■ Text shown:
>>>
BESKULDIGDE 1 : AANKLAG 1

EK’T OORLEDENE OP SY BED GEKRY – HY’T OPGESPRING EN GEVAL – ONS HET SY VOETE MET ‘N TELEFOONDRAAD VASGEBIND. EK HET GELD GESOEK WANT HY HET MY GELD GESKULD – EK EN BESKULDIGDE 2 HET TOE DIE HI-FI GENEEM OP DIE BAKKIE GELAAI EN WEGGERY. ONS HET NIKS VERDER AAN DIE OORLEDENE GEDOEN NIE.

AANKLAG 2

HOF

V. ERKEN U DAT U OP 27/8/1998 TE WITBANK DISTRIK VIR MNR. VAN HEERDEN AANGERAND HET?

A. JA.

V. HET U DIE VOERTUIG, TELEFOON EN HI-FI STEL GENEEM?

A. JA.

V. WEET EN BESEF U DAT U VERKEERD OPGETREE HET DEUR DIE GOEDERE MET GEWELD TE NEEM?

A. JA.

V. HET U ENIGE REG, REDE, TOESTEMMING GEHAD?

A. HY’T MY KOM HAAL VIR WERK TE BRONKHORSTSPRUIT. HY HET MY GELD GESKULD.

V. U HET GEWEET DAT DIE GOEDERE WAT U GENEEM HET AAN MNR. VAN HEERDEN BEHOORT?

A. JA.

V. PLEIT U VRYWILLIG SKULDIG OF IS U VOORGESê OF GEDREIG OF BEïNVLOED OM SKULDIG TE PLEIT?

V. WIL U NOG IETS BYVOEG?

A. NEE.

BESKULDIGDE 2 – KLAGTE 1

ONS KRY OORLEDENE OP BED – ONS LAAT HOM SKRIK EN HY VAL MET SY KOP OP BED – ONS VANG HOM – BESKULDIGDE 1 HET TOE SY HANDE EN VOETE VASGEBIND. ONS HET TOE DIE GOEDERE GEVAT EN IS WEG. ONS HET OORLEDENE DAAR GELOS – HY HET NOG GELEWE. ONS HET ‘N KOUS IN DIE OORLEDENE SE MOND GEDRUK SODAT HY NIE KON SKREEU NIE.

BESKULDIGDE 2 – KLAGTE 2

V. HET U OP 27/8/1998 DIE GOEDERE SOOS GENOEM, DIE EIENDOM VAN MNR VAN HEERDEN GENEEM SONDER SY TOESTEMMING.

A. JA.

V. HOE?

A. ONS HET OORLEDENE IN KAMER AGTERGELAAT EN IS TOE MET DIE GOEDERE WEG.

V. HET U GEWEET EN BESEF DAT U OPTREDE VERKEERD WAS?

A. JA.

V. PLEIT U VRYWILLIG SKULDIG OF IS U VOORGESê OF GEDREIG?

A. EK PLEIT SO VRYWILLIG.

V. ERKEN U DAT U MNR. VAN HEERDEN AANGERAND HET EN TOE DIE GOEDERE GENEEM HET?

A. JA.

V. WIL U NOG IETS BYVOEG?
<<<
■ Problems and tasks:
[1] Answer these questions about the court record, one per line:
(a) On what date, according to the court's question to accused 1 under "AANKLAG 2", did the assault on Mr. van Heerden take place?
(b) In accused 2's statement under "BESKULDIGDE 2 – KLAGTE 1", what was pushed into the deceased's mouth?
(c) In accused 1's statement under "AANKLAG 1", what were the deceased's feet tied with?
[2] Return the part of the court record that opens with the words containing "V. U HET GEWEET" and closes with "SKULDIG TE PLEIT?".
[3] Say whether each statement agrees with the court record, answering yes or no and quoting the words that decide it:
(a) Accused 1 said that he and accused 2 loaded the hi-fi onto the bakkie.
(b) Accused 2 said the deceased was no longer alive when they left him.
(c) Accused 1 answered that the man had fetched him for work at Bronkhorstspruit.
The listing that comes next is separate material and not part of the court record.

■ Data supplied:
>>>
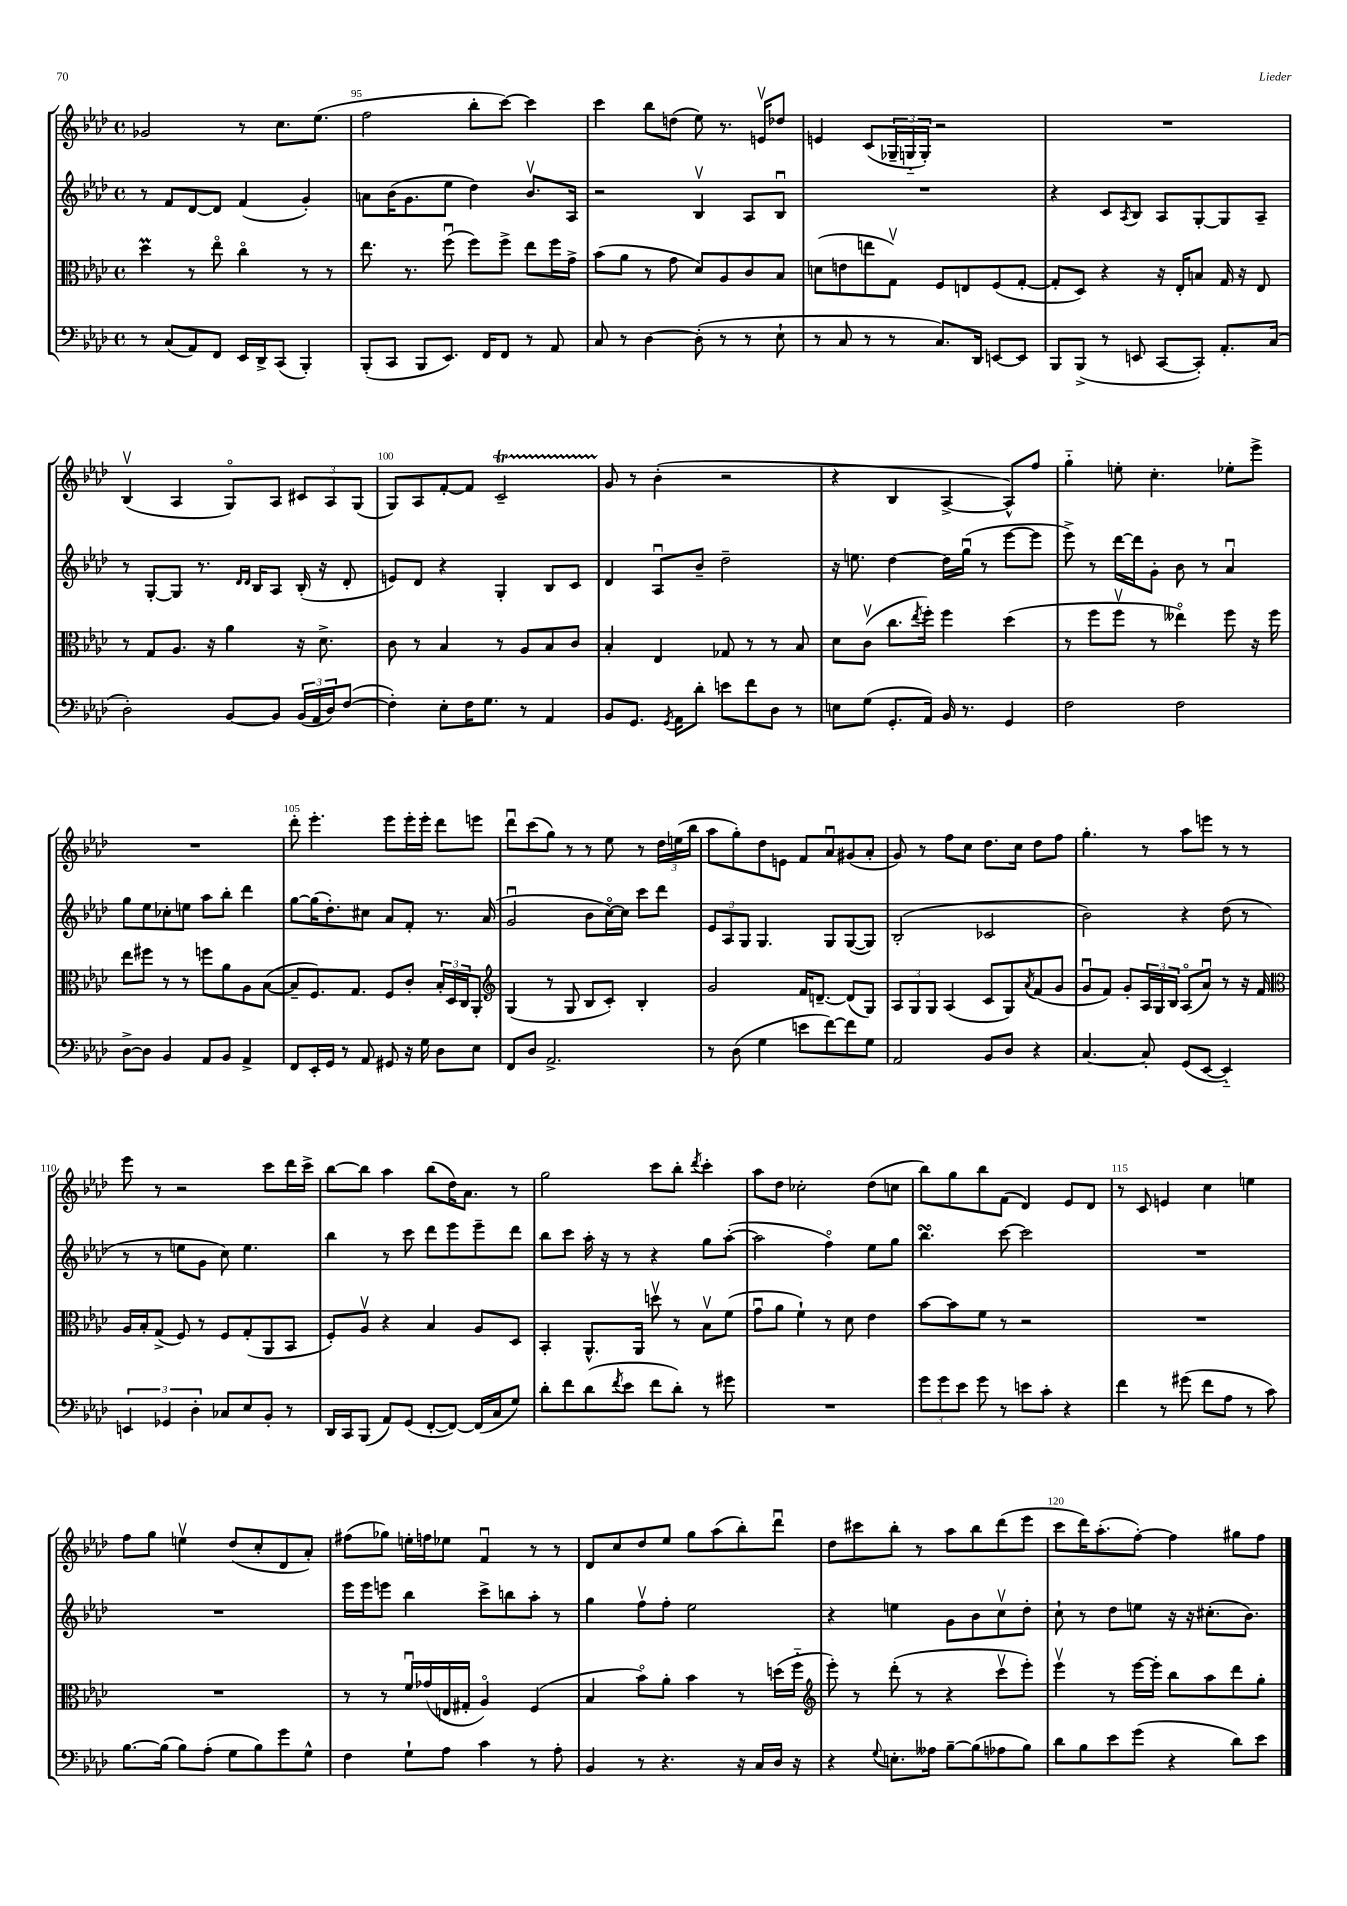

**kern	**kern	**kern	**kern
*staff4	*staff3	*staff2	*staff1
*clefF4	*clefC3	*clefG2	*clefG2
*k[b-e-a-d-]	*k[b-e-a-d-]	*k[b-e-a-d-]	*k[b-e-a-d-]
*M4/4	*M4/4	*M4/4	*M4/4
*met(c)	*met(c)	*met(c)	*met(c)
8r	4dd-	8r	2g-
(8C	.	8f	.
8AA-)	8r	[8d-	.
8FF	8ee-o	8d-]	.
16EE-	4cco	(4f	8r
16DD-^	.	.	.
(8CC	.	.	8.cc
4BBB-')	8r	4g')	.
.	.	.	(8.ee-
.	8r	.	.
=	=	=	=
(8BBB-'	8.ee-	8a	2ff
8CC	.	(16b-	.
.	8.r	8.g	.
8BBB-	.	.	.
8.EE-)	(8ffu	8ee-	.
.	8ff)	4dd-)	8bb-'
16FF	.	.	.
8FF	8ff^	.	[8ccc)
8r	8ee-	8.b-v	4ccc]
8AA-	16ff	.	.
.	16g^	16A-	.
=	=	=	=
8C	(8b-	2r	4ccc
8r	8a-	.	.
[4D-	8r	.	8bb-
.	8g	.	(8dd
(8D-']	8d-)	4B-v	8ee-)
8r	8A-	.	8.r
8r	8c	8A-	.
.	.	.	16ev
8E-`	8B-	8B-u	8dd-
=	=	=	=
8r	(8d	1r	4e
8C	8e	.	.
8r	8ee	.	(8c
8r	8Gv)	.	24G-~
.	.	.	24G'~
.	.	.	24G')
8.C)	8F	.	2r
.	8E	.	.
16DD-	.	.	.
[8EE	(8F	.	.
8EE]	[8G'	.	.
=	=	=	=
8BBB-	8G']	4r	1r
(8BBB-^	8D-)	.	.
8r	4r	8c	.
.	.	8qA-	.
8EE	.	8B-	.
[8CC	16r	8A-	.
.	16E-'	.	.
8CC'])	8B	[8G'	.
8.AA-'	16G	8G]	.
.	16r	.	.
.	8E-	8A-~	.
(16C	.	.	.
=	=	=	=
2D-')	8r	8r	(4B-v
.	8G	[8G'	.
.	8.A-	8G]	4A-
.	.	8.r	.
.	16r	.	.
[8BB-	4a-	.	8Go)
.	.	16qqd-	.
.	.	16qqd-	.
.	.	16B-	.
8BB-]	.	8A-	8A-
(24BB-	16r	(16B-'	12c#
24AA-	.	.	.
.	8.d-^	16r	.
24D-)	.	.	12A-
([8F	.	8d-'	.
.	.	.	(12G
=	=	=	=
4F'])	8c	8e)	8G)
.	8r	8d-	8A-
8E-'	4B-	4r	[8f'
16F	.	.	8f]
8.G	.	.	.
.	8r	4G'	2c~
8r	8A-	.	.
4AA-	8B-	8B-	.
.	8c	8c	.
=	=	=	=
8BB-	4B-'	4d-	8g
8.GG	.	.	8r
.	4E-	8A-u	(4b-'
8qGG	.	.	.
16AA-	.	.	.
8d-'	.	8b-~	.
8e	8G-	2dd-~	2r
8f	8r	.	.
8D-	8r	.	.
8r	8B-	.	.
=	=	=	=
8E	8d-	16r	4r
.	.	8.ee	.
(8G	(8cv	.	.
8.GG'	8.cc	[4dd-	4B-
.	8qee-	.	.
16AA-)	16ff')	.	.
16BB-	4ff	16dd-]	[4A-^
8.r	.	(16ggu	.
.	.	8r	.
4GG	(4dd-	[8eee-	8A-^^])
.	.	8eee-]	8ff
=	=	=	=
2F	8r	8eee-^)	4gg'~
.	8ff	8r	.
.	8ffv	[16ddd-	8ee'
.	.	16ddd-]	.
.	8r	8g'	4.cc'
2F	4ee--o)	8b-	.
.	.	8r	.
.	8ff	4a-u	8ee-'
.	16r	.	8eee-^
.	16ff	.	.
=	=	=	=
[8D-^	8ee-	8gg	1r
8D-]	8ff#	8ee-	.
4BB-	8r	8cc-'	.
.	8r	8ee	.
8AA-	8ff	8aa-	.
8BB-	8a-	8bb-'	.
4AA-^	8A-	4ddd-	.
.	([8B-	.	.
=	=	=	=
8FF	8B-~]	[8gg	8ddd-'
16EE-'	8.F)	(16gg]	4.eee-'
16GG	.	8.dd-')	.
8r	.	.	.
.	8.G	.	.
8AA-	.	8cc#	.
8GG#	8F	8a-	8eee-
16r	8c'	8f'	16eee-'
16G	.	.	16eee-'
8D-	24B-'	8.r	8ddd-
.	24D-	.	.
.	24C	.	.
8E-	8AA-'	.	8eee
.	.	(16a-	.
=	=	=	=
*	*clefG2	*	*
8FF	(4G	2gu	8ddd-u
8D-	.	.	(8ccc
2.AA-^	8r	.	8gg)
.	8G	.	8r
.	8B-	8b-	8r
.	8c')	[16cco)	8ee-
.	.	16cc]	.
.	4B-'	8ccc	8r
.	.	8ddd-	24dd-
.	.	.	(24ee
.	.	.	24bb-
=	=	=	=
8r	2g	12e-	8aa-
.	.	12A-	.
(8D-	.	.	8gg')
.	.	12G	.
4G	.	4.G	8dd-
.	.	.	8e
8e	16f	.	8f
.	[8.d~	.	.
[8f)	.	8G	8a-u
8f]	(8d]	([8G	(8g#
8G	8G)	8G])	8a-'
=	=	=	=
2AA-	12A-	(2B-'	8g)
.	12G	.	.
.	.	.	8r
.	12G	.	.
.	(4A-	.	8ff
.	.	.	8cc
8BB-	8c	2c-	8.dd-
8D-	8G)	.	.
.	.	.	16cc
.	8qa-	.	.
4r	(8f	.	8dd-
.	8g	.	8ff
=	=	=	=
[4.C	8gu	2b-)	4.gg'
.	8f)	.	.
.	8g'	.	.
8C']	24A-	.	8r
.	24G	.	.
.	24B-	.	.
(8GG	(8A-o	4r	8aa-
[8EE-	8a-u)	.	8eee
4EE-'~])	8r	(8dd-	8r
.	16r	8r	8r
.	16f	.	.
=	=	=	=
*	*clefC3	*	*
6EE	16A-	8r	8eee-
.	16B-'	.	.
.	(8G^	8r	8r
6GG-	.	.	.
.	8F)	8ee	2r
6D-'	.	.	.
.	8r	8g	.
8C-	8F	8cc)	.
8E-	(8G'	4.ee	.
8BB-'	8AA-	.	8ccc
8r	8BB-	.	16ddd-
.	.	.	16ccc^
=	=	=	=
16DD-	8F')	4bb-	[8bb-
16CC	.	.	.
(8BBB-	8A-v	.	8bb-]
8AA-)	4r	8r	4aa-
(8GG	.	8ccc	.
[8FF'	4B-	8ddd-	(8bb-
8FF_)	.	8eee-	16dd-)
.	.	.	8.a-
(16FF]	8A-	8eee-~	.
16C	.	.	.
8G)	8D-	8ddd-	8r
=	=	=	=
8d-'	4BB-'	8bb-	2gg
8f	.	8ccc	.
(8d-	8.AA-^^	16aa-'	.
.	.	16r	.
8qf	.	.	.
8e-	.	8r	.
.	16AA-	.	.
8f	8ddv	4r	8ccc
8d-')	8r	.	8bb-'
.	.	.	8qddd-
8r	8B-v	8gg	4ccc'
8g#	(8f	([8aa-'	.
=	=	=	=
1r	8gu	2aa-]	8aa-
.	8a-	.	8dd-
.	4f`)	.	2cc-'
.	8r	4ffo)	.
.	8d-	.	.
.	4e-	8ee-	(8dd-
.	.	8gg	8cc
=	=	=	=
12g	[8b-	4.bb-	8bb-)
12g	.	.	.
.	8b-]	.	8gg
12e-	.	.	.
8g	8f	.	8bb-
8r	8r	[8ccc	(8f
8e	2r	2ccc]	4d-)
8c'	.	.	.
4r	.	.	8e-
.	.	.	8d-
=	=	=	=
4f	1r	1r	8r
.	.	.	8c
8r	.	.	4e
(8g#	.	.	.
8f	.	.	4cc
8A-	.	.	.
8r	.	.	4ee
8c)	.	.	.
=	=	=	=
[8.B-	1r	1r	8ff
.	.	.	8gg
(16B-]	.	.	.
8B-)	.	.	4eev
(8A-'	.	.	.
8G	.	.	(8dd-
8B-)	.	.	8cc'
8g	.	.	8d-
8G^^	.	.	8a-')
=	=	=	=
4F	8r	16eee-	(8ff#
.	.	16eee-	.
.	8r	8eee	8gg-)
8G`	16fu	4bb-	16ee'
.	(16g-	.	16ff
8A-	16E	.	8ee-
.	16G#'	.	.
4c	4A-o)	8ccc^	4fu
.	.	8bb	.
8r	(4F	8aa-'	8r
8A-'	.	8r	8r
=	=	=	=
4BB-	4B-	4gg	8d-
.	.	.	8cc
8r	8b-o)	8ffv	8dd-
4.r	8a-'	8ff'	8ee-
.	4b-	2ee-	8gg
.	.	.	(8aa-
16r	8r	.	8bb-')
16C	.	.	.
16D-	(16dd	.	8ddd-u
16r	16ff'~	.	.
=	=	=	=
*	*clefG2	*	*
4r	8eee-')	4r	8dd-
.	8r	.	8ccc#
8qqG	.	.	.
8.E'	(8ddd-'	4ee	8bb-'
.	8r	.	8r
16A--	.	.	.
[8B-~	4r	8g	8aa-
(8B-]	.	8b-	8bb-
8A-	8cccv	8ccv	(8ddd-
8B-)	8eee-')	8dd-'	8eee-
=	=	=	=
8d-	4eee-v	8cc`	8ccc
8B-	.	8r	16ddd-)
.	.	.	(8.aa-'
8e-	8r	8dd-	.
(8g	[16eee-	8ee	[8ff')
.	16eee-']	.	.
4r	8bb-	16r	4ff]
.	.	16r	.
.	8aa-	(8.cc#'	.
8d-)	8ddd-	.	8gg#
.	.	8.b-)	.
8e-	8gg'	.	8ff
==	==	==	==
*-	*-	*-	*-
<<<
■ Results of the exercise:
[1]
(a) 27/8/1998
(b) "‘N KOUS"
(c) "‘N TELEFOONDRAAD"

[2]
V. U HET GEWEET DAT DIE GOEDERE WAT U GENEEM HET AAN MNR. VAN HEERDEN BEHOORT?

A. JA.

V. PLEIT U VRYWILLIG SKULDIG OF IS U VOORGESê OF GEDREIG OF BEïNVLOED OM SKULDIG TE PLEIT?

[3]
(a) Yes: "EK EN BESKULDIGDE 2 HET TOE DIE HI-FI GENEEM OP DIE BAKKIE GELAAI EN WEGGERY."
(b) No: "HY HET NOG GELEWE."
(c) Yes: "HY’T MY KOM HAAL VIR WERK TE BRONKHORSTSPRUIT."